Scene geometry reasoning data
+-------+

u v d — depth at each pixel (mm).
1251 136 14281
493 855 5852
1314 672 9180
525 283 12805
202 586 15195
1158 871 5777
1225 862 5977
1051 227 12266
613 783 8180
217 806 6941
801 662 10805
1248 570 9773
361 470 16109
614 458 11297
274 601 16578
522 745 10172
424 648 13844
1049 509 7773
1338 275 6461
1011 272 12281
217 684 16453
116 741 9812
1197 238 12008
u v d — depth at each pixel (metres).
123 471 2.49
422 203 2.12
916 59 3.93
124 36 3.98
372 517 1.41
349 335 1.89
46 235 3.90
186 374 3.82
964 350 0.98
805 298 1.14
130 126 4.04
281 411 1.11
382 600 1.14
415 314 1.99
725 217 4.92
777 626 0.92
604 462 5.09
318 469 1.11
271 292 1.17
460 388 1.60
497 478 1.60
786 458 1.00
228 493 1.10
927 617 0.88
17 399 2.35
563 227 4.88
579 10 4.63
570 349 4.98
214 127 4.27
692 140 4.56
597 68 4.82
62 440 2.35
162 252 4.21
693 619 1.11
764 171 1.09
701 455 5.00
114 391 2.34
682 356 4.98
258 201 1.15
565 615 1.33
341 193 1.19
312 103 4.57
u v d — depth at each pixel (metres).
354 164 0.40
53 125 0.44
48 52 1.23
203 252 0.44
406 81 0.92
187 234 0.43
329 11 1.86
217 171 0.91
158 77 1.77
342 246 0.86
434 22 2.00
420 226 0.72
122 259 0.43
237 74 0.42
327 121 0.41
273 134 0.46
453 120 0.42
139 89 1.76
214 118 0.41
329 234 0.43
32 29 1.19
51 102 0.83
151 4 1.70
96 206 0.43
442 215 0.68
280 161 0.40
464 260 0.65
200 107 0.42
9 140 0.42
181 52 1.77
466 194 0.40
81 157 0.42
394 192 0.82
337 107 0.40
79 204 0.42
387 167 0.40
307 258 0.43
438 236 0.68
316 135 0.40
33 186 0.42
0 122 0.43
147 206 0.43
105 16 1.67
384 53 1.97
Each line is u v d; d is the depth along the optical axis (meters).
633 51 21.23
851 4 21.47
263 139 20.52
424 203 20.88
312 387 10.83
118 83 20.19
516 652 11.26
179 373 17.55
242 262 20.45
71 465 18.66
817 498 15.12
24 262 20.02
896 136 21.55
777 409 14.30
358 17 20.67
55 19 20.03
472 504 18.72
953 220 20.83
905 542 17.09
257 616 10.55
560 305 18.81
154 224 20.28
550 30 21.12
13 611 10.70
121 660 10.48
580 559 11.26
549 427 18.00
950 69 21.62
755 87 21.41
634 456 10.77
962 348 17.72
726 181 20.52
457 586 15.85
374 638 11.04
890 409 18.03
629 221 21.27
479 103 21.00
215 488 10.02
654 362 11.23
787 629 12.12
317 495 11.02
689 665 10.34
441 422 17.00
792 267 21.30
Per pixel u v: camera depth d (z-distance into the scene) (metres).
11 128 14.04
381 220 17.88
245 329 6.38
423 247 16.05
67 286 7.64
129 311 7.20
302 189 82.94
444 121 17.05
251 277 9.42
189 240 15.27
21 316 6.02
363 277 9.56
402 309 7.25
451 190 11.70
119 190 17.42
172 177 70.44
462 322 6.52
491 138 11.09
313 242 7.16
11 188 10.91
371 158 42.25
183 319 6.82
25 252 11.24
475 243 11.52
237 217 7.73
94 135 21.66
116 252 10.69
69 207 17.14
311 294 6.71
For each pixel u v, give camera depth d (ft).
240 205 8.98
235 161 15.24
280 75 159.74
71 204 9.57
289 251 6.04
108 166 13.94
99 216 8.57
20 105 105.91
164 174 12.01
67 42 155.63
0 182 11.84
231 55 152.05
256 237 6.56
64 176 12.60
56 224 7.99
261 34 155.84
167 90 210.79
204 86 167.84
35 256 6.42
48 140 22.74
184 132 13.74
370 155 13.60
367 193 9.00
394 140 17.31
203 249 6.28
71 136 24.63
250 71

+-------+

REQUIRED ACTION
The answer must be an exact copy of every entry.

SOLUTION TO THE EXERCISE
u v d — depth at each pixel (mm).
1251 136 14281
493 855 5852
1314 672 9180
525 283 12805
202 586 15195
1158 871 5777
1225 862 5977
1051 227 12266
613 783 8180
217 806 6941
801 662 10805
1248 570 9773
361 470 16109
614 458 11297
274 601 16578
522 745 10172
424 648 13844
1049 509 7773
1338 275 6461
1011 272 12281
217 684 16453
116 741 9812
1197 238 12008
u v d — depth at each pixel (metres).
123 471 2.49
422 203 2.12
916 59 3.93
124 36 3.98
372 517 1.41
349 335 1.89
46 235 3.90
186 374 3.82
964 350 0.98
805 298 1.14
130 126 4.04
281 411 1.11
382 600 1.14
415 314 1.99
725 217 4.92
777 626 0.92
604 462 5.09
318 469 1.11
271 292 1.17
460 388 1.60
497 478 1.60
786 458 1.00
228 493 1.10
927 617 0.88
17 399 2.35
563 227 4.88
579 10 4.63
570 349 4.98
214 127 4.27
692 140 4.56
597 68 4.82
62 440 2.35
162 252 4.21
693 619 1.11
764 171 1.09
701 455 5.00
114 391 2.34
682 356 4.98
258 201 1.15
565 615 1.33
341 193 1.19
312 103 4.57
u v d — depth at each pixel (metres).
354 164 0.40
53 125 0.44
48 52 1.23
203 252 0.44
406 81 0.92
187 234 0.43
329 11 1.86
217 171 0.91
158 77 1.77
342 246 0.86
434 22 2.00
420 226 0.72
122 259 0.43
237 74 0.42
327 121 0.41
273 134 0.46
453 120 0.42
139 89 1.76
214 118 0.41
329 234 0.43
32 29 1.19
51 102 0.83
151 4 1.70
96 206 0.43
442 215 0.68
280 161 0.40
464 260 0.65
200 107 0.42
9 140 0.42
181 52 1.77
466 194 0.40
81 157 0.42
394 192 0.82
337 107 0.40
79 204 0.42
387 167 0.40
307 258 0.43
438 236 0.68
316 135 0.40
33 186 0.42
0 122 0.43
147 206 0.43
105 16 1.67
384 53 1.97
Each line is u v d; d is the depth along the optical axis (meters).
633 51 21.23
851 4 21.47
263 139 20.52
424 203 20.88
312 387 10.83
118 83 20.19
516 652 11.26
179 373 17.55
242 262 20.45
71 465 18.66
817 498 15.12
24 262 20.02
896 136 21.55
777 409 14.30
358 17 20.67
55 19 20.03
472 504 18.72
953 220 20.83
905 542 17.09
257 616 10.55
560 305 18.81
154 224 20.28
550 30 21.12
13 611 10.70
121 660 10.48
580 559 11.26
549 427 18.00
950 69 21.62
755 87 21.41
634 456 10.77
962 348 17.72
726 181 20.52
457 586 15.85
374 638 11.04
890 409 18.03
629 221 21.27
479 103 21.00
215 488 10.02
654 362 11.23
787 629 12.12
317 495 11.02
689 665 10.34
441 422 17.00
792 267 21.30
Per pixel u v: camera depth d (z-distance into the scene) (metres).
11 128 14.04
381 220 17.88
245 329 6.38
423 247 16.05
67 286 7.64
129 311 7.20
302 189 82.94
444 121 17.05
251 277 9.42
189 240 15.27
21 316 6.02
363 277 9.56
402 309 7.25
451 190 11.70
119 190 17.42
172 177 70.44
462 322 6.52
491 138 11.09
313 242 7.16
11 188 10.91
371 158 42.25
183 319 6.82
25 252 11.24
475 243 11.52
237 217 7.73
94 135 21.66
116 252 10.69
69 207 17.14
311 294 6.71
For each pixel u v, give camera depth d (ft).
240 205 8.98
235 161 15.24
280 75 159.74
71 204 9.57
289 251 6.04
108 166 13.94
99 216 8.57
20 105 105.91
164 174 12.01
67 42 155.63
0 182 11.84
231 55 152.05
256 237 6.56
64 176 12.60
56 224 7.99
261 34 155.84
167 90 210.79
204 86 167.84
35 256 6.42
48 140 22.74
184 132 13.74
370 155 13.60
367 193 9.00
394 140 17.31
203 249 6.28
71 136 24.63
250 71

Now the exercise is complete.